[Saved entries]
=== Begin Enclosure ===

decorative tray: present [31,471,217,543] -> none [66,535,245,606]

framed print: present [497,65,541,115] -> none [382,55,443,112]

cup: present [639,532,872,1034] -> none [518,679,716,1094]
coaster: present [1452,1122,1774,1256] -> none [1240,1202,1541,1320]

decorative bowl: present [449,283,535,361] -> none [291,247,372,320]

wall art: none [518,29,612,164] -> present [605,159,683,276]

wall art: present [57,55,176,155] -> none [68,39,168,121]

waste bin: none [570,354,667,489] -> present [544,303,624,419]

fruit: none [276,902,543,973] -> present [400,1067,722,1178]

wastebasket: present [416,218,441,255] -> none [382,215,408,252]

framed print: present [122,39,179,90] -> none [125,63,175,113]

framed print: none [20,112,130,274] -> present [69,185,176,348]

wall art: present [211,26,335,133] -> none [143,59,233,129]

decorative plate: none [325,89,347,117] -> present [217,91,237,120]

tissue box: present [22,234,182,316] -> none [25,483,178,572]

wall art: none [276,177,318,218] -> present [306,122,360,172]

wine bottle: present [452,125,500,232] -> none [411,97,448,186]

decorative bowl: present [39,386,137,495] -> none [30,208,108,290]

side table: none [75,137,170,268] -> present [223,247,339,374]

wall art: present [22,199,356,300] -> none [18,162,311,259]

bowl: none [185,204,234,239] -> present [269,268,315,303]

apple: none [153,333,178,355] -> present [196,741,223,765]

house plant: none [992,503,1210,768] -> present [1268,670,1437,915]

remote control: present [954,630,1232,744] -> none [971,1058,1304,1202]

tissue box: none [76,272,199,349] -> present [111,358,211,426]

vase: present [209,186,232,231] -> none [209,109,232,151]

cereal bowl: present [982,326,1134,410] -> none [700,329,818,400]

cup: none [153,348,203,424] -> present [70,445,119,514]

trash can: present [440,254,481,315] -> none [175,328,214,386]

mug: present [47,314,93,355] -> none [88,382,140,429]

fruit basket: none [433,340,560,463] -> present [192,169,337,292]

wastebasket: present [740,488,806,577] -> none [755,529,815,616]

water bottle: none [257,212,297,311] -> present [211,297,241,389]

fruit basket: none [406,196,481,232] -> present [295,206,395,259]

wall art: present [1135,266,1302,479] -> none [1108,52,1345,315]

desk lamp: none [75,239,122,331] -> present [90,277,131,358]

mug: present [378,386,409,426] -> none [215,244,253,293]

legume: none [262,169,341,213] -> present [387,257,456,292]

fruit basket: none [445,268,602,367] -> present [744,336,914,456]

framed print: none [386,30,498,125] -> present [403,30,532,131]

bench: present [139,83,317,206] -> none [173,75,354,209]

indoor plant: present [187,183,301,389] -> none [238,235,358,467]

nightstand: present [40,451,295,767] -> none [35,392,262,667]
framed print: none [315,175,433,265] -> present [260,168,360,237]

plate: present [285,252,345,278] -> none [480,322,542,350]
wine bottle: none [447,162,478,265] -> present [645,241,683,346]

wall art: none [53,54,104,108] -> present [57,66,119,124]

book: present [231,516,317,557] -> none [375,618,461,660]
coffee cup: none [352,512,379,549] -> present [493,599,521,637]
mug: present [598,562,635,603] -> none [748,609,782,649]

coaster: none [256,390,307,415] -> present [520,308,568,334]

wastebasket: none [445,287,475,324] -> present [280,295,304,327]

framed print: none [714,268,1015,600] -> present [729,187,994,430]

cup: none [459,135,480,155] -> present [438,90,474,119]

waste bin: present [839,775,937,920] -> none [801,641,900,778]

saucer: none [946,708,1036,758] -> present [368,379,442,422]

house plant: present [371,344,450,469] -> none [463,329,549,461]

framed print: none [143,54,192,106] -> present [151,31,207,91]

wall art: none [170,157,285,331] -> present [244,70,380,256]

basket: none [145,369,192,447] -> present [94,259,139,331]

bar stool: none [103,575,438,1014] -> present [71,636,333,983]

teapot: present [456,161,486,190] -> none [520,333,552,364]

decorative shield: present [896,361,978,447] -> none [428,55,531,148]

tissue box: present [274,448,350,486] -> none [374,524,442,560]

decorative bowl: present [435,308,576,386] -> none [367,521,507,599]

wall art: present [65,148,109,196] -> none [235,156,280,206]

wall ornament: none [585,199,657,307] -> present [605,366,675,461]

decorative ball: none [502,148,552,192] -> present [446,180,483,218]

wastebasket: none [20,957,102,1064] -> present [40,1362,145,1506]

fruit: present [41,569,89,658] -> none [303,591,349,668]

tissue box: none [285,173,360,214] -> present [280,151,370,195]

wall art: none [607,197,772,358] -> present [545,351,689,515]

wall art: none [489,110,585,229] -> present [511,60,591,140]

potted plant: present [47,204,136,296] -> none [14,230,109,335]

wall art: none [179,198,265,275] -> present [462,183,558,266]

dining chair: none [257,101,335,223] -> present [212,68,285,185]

=== End Enclosure ===

## TASK BRIEF
Using the data above, extract exactly the lines from the one that holds "plate: present [285,252,345,278]" to the one that holds "framed print: none [714,268,1015,600]", both ends included, and no others.

## REPLY TO THE EXERCISE
plate: present [285,252,345,278] -> none [480,322,542,350]
wine bottle: none [447,162,478,265] -> present [645,241,683,346]

wall art: none [53,54,104,108] -> present [57,66,119,124]

book: present [231,516,317,557] -> none [375,618,461,660]
coffee cup: none [352,512,379,549] -> present [493,599,521,637]
mug: present [598,562,635,603] -> none [748,609,782,649]

coaster: none [256,390,307,415] -> present [520,308,568,334]

wastebasket: none [445,287,475,324] -> present [280,295,304,327]

framed print: none [714,268,1015,600] -> present [729,187,994,430]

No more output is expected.